Déjà, la trajectoire de notre camarade et les conditions matérielles dans lesquelles il s’est débattu toute sa courte vie l’ont amené à faire l’expérience quotidienne de l’exploitation capitaliste. Il n’a pas eu à se faire convaincre que le capitalisme, c’est la misère des gens ordinaires et la richesse d’une minorité d’exploiteurs. Aujourd’hui, il n’hésite pas à affirmer que la société sans classes, ce n’est pas une utopie et que la violence révolutionnaire n’est pas à éviter.

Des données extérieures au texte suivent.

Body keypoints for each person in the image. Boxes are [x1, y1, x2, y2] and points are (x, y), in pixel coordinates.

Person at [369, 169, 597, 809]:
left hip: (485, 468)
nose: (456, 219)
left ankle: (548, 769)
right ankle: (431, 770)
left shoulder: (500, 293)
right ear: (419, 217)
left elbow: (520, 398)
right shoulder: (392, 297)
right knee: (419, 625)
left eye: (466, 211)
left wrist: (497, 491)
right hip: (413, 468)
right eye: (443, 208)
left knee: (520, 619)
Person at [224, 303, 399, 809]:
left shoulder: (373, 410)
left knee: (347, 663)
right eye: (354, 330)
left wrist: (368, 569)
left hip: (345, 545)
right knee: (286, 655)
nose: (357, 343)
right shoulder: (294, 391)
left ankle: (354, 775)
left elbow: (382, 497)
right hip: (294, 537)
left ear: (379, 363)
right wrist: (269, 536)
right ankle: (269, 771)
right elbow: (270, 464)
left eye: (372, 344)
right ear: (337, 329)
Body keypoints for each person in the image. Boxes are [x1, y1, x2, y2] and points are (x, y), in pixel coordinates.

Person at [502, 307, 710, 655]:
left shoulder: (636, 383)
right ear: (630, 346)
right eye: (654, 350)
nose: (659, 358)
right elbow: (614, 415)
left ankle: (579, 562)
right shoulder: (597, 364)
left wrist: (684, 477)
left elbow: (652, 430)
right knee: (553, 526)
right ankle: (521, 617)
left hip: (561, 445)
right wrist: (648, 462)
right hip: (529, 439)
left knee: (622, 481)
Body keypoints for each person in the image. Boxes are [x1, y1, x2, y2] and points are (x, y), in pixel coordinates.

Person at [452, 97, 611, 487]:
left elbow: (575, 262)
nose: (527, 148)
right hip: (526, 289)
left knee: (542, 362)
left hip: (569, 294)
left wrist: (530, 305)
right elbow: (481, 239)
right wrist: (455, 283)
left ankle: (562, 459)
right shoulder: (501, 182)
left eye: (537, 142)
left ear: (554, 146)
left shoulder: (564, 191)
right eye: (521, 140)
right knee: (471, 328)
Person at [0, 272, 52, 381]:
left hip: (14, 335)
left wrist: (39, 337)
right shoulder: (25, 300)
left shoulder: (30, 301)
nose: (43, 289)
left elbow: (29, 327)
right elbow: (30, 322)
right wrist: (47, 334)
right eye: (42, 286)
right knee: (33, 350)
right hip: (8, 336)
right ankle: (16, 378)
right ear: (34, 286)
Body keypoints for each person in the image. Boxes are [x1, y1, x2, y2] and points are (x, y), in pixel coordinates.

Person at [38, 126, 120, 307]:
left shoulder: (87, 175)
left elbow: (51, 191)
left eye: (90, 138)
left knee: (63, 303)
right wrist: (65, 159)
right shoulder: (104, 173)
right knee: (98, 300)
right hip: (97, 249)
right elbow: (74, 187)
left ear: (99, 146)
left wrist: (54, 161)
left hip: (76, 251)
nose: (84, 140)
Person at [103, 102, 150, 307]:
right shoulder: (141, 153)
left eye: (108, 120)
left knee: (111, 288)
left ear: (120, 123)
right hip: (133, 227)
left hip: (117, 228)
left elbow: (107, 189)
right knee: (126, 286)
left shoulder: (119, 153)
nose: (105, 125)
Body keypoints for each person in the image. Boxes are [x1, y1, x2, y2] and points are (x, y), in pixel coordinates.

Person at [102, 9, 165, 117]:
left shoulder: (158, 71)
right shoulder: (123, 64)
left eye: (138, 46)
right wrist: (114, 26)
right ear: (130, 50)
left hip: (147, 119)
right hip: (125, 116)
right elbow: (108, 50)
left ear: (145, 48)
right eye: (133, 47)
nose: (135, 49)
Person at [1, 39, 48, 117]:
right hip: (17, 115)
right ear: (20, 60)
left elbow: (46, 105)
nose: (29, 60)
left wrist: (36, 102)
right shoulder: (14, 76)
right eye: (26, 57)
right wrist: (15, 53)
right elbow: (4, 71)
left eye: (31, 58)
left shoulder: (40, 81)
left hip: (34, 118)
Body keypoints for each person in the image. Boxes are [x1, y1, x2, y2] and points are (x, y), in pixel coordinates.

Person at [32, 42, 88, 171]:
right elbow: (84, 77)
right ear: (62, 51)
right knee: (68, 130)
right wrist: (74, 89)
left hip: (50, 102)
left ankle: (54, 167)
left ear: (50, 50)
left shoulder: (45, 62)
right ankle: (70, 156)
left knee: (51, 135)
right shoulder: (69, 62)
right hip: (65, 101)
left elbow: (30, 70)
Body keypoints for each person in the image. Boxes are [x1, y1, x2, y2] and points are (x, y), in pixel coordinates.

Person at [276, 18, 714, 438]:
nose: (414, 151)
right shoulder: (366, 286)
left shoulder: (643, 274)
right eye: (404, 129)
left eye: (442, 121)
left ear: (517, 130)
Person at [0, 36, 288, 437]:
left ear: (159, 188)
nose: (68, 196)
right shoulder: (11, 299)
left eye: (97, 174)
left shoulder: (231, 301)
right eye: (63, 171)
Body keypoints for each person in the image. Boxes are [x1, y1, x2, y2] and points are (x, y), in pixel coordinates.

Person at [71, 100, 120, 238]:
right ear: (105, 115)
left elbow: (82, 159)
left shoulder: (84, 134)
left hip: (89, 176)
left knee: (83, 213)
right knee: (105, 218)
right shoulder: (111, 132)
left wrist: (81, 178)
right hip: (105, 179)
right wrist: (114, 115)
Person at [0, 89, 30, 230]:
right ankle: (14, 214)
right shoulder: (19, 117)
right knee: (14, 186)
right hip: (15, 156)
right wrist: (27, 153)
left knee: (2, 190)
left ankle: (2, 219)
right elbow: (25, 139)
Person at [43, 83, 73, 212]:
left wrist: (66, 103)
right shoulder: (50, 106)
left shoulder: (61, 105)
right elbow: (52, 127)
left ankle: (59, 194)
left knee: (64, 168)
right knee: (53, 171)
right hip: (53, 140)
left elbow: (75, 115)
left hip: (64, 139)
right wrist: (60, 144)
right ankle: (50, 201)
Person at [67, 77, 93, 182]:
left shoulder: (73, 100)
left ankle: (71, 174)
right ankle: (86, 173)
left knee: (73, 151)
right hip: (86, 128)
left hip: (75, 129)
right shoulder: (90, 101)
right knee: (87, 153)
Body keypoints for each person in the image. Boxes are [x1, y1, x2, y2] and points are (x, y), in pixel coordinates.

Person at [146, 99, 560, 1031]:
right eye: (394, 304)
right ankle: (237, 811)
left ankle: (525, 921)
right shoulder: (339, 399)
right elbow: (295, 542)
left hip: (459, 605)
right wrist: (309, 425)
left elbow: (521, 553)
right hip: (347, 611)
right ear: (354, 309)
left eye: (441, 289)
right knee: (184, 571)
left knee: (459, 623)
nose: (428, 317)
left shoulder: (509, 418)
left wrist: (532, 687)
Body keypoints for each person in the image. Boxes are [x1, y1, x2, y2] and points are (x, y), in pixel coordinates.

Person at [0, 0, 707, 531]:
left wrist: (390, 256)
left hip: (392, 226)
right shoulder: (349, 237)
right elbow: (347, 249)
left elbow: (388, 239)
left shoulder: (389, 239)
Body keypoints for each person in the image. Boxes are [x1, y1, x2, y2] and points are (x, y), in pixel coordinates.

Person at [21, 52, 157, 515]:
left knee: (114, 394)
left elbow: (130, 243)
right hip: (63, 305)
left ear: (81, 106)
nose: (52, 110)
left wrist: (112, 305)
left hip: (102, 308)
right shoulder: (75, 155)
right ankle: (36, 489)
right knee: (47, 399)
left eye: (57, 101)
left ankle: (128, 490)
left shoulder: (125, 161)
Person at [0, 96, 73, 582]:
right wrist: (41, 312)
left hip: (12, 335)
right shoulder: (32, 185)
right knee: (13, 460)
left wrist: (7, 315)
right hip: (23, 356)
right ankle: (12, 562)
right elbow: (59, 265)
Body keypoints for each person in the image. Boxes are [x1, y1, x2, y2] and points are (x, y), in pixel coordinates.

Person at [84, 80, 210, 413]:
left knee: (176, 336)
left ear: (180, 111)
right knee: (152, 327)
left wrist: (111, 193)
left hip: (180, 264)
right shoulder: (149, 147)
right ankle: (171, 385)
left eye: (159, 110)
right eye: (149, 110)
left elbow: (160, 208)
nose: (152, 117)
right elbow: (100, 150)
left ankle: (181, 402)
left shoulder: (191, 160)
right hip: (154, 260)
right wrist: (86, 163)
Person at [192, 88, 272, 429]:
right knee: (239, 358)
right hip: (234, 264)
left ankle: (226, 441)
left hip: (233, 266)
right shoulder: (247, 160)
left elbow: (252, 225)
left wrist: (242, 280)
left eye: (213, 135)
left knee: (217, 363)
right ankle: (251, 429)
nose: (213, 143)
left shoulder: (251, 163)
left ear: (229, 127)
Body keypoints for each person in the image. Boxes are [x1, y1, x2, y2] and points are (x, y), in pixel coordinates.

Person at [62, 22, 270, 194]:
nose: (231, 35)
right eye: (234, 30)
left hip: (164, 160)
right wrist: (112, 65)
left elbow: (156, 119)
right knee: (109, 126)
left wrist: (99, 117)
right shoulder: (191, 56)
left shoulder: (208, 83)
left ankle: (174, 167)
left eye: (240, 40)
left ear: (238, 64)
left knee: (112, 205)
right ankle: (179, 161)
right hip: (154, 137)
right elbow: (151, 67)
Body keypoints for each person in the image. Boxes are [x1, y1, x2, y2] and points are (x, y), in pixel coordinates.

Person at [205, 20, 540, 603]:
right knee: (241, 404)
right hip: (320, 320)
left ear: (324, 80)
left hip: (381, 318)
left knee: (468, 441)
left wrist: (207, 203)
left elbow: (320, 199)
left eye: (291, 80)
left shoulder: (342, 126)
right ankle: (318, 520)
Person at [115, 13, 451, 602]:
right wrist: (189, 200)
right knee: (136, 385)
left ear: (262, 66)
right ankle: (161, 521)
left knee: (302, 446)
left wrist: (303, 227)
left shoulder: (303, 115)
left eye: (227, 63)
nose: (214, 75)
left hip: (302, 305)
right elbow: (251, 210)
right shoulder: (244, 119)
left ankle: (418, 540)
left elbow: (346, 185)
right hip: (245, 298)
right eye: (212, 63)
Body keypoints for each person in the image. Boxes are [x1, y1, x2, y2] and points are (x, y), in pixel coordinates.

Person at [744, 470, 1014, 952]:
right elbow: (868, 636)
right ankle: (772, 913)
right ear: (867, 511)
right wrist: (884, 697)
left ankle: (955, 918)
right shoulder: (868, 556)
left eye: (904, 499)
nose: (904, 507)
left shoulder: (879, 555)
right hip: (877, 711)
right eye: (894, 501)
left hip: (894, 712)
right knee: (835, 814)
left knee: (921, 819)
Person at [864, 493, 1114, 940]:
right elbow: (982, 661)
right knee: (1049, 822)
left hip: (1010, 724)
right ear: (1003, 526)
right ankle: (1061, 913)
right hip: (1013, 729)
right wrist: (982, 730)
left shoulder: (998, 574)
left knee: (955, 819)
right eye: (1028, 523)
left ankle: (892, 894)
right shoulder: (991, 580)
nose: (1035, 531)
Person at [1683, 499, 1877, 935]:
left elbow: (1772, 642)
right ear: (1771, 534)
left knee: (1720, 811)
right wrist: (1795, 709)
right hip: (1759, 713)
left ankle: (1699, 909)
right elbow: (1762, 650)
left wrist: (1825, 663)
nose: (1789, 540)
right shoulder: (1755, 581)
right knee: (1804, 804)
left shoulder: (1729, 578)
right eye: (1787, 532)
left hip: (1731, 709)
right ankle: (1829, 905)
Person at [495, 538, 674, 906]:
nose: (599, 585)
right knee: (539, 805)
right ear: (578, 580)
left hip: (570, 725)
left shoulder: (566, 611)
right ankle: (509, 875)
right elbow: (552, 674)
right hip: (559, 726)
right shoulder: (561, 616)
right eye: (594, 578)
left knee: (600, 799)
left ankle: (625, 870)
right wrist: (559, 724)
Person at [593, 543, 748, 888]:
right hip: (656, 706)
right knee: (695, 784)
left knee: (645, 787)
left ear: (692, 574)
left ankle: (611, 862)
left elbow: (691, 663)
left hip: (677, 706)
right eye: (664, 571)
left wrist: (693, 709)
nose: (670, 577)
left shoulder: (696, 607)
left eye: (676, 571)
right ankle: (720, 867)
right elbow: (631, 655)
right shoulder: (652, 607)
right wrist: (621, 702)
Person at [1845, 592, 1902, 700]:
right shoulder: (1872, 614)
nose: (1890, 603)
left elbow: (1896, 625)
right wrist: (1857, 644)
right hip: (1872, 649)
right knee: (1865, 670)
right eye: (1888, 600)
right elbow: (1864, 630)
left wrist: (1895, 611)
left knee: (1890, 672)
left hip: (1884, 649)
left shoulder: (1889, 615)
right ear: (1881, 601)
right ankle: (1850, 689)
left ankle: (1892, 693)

Parce qu’il croit fermement qu’on ne peut échapper à la lutte des classes, que le mode de production capitaliste doit être aboli et que seule la révolution saura libérer les travailleurEs de leurs chaînes, il est devenu communiste.

Mouvement révolutionnaire ouvrier (MRO)

 

Note :

1. Le système Toyota, plus connu maintenant sous le nom de méthode « Lean », consiste à éliminer toutes les manipulations « inutiles », l’objectif étant d’optimiser la production. L’approche fonctionne en théorie, mais contribue en pratique en une aliénation du travail, les êtres humains n’étant pas des machines.